J’ai regardé dimanche après-midi et hier les deux saisons de la série SOTUS. Une série gay thaï, qui se passe à Bangkok et qui a été diffusée en 2016 et 2017. La première saison est centrée sur le bizutage en entrée d’université, dans une Fac d’ingénierie. On suit Kong qui essaye de naviguer ces différentes activités et qui se fait remarquer par le chef bizuteur Arthit. On comprend assez vite que Kong est tombé amoureux dès le départ... et ce qui suit est assez fascinant : Arthit est autant agacé par Kong qu’il est intrigué. Ils finissent par se mettre ensemble en fin de saison.

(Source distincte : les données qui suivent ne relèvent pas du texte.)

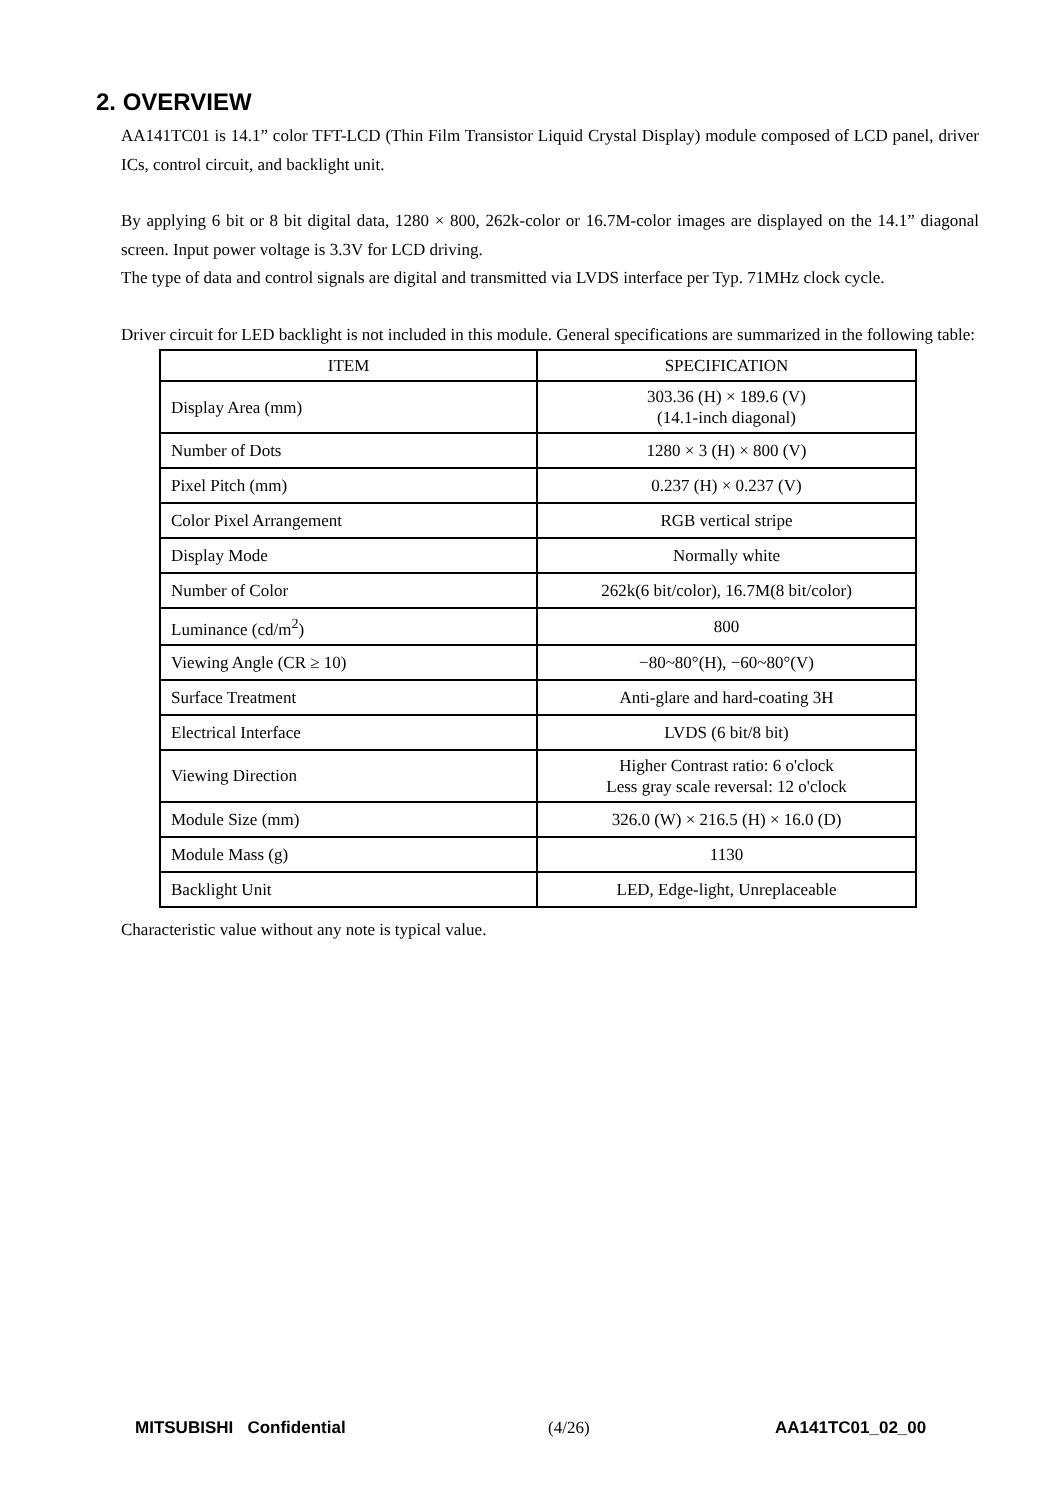2. OVERVIEW
AA141TC01 is 14.1” color TFT-LCD (Thin Film Transistor Liquid Crystal Display) module composed of LCD panel, driver ICs, control circuit, and backlight unit.
By applying 6 bit or 8 bit digital data, 1280 × 800, 262k-color or 16.7M-color images are displayed on the 14.1” diagonal screen. Input power voltage is 3.3V for LCD driving.
The type of data and control signals are digital and transmitted via LVDS interface per Typ. 71MHz clock cycle.
Driver circuit for LED backlight is not included in this module. General specifications are summarized in the following table:
| ITEM | SPECIFICATION |
| --- | --- |
| Display Area (mm) | 303.36 (H) × 189.6 (V) (14.1-inch diagonal) |
| Number of Dots | 1280 × 3 (H) × 800 (V) |
| Pixel Pitch (mm) | 0.237 (H) × 0.237 (V) |
| Color Pixel Arrangement | RGB vertical stripe |
| Display Mode | Normally white |
| Number of Color | 262k(6 bit/color), 16.7M(8 bit/color) |
| Luminance (cd/m<sup>2</sup>) | 800 |
| Viewing Angle (CR ≥ 10) | −80~80°(H), −60~80°(V) |
| Surface Treatment | Anti-glare and hard-coating 3H |
| Electrical Interface | LVDS (6 bit/8 bit) |
| Viewing Direction | Higher Contrast ratio: 6 o'clock Less gray scale reversal: 12 o'clock |
| Module Size (mm) | 326.0 (W) × 216.5 (H) × 16.0 (D) |
| Module Mass (g) | 1130 |
| Backlight Unit | LED, Edge-light, Unreplaceable |
Characteristic value without any note is typical value.
MITSUBISHI Confidential (4/26) AA141TC01_02_00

Dans SOTUS S, nom de la seconde saison, on les retrouve 3 ans plus tard : Kong est devenu le chef bizuteur, a décidé de rendre les épreuves plus humaines afin que l’enseignement qu’ils veulent dispenser aux bizuts leur soit plus évident. Arthit, pour sa part, est entré dans la vie professionnelle. La première partie de la saison est centrée principalement sur le bizutage et la vie universitaire, tandis que la seconde partie s’intéresse aux expériences d’Arthit et de Kong à Océan Electrics, une entreprise qui fabrique de l’électroménager. Ce qui est le plus troublant, c’est qu’Arthit, après avoir été en couple pendant trois ans avec Kong, est toujours émotionnellement dans le déni, refusant les nombreuses marques d’affection de son petit-ami.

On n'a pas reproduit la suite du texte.